I am working on a pandas dataframe, business, which was created by reading a csv file in Python. The csv file contains data from the website Yelp.com. One of the columns called attributes has a nested data structure. The length of rows in these columns vary. The following will hopefully make that clear:
business.attributes[0]
>"BikeParking: True,BusinessAcceptsBitcoin: False,BusinessAcceptsCreditCards: True,BusinessParking: {'garage': False, 'street': False, 'validated': False, 'lot': True, 'valet': False},DogsAllowed: False,RestaurantsPriceRange2: 2,WheelchairAccessible: True"
business.attributes[1]
>'BusinessAcceptsBitcoin: False,BusinessAcceptsCreditCards: True'
business.attributes[2]
>"Alcohol: none,Ambience: {'romantic': False, 'intimate': False, 'classy': False, 'hipster': False, 'touristy': False, 'trendy': False, 'upscale': False, 'casual': False},BikeParking: True,BusinessAcceptsCreditCards: True,BusinessParking: {'garage': False, 'street': False, 'validated': False, 'lot': False, 'valet': False},Caters: True,GoodForKids: True,GoodForMeal: {'dessert': False, 'latenight': False, 'lunch': False, 'dinner': False, 'breakfast': False, 'brunch': False},HasTV: True,NoiseLevel: quiet,OutdoorSeating: False,RestaurantsAttire: casual,RestaurantsDelivery: True,RestaurantsGoodForGroups: True,RestaurantsPriceRange2: 1,RestaurantsReservations: False,RestaurantsTableService: False,RestaurantsTakeOut: True,WiFi: free"
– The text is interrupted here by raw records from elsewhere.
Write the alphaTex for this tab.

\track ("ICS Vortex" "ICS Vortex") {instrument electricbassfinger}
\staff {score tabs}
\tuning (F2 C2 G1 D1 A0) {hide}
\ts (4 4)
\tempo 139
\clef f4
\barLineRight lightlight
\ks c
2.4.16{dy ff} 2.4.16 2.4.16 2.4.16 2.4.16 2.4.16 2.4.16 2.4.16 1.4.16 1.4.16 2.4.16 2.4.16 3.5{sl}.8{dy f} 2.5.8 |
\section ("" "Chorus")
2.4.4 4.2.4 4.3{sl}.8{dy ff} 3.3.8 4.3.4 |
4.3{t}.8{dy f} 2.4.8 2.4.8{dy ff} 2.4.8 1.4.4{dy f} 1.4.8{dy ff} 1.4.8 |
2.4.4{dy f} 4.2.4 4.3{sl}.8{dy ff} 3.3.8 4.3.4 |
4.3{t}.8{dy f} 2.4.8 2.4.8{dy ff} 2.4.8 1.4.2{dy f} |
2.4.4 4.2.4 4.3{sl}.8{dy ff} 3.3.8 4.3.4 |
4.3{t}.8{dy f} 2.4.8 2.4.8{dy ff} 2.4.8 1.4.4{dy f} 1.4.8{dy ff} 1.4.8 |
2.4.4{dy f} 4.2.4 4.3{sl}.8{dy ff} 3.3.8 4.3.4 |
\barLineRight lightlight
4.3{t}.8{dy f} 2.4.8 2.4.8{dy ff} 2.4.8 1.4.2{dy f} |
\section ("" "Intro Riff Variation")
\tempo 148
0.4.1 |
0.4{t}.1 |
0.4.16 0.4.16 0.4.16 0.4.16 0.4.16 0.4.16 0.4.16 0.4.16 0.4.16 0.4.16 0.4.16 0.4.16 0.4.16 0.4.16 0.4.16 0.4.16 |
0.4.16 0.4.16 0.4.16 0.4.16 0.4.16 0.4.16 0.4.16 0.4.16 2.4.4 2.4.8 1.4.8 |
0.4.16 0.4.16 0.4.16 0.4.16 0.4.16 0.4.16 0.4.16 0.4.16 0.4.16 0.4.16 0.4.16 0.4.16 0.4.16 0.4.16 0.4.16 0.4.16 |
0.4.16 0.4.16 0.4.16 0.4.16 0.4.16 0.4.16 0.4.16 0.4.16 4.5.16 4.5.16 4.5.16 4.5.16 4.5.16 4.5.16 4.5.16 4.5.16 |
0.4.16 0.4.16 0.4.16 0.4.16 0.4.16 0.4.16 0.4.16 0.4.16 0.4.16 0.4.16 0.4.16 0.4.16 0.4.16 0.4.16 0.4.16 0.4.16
I would like to insert multiple columns in the business dataframe and capture values under each attribute in a separate column. Capturing each row in the attribute column gives me a string, but I am struggling to split it because of various types of delimiters and the nested structure. I know that there are 34 different attributes in the dataset with 6 of them having nested values. A sample of an expected output for third row in the above example is in the image below:
Any suggestions in Python or R are welcome to do this task. Please help!!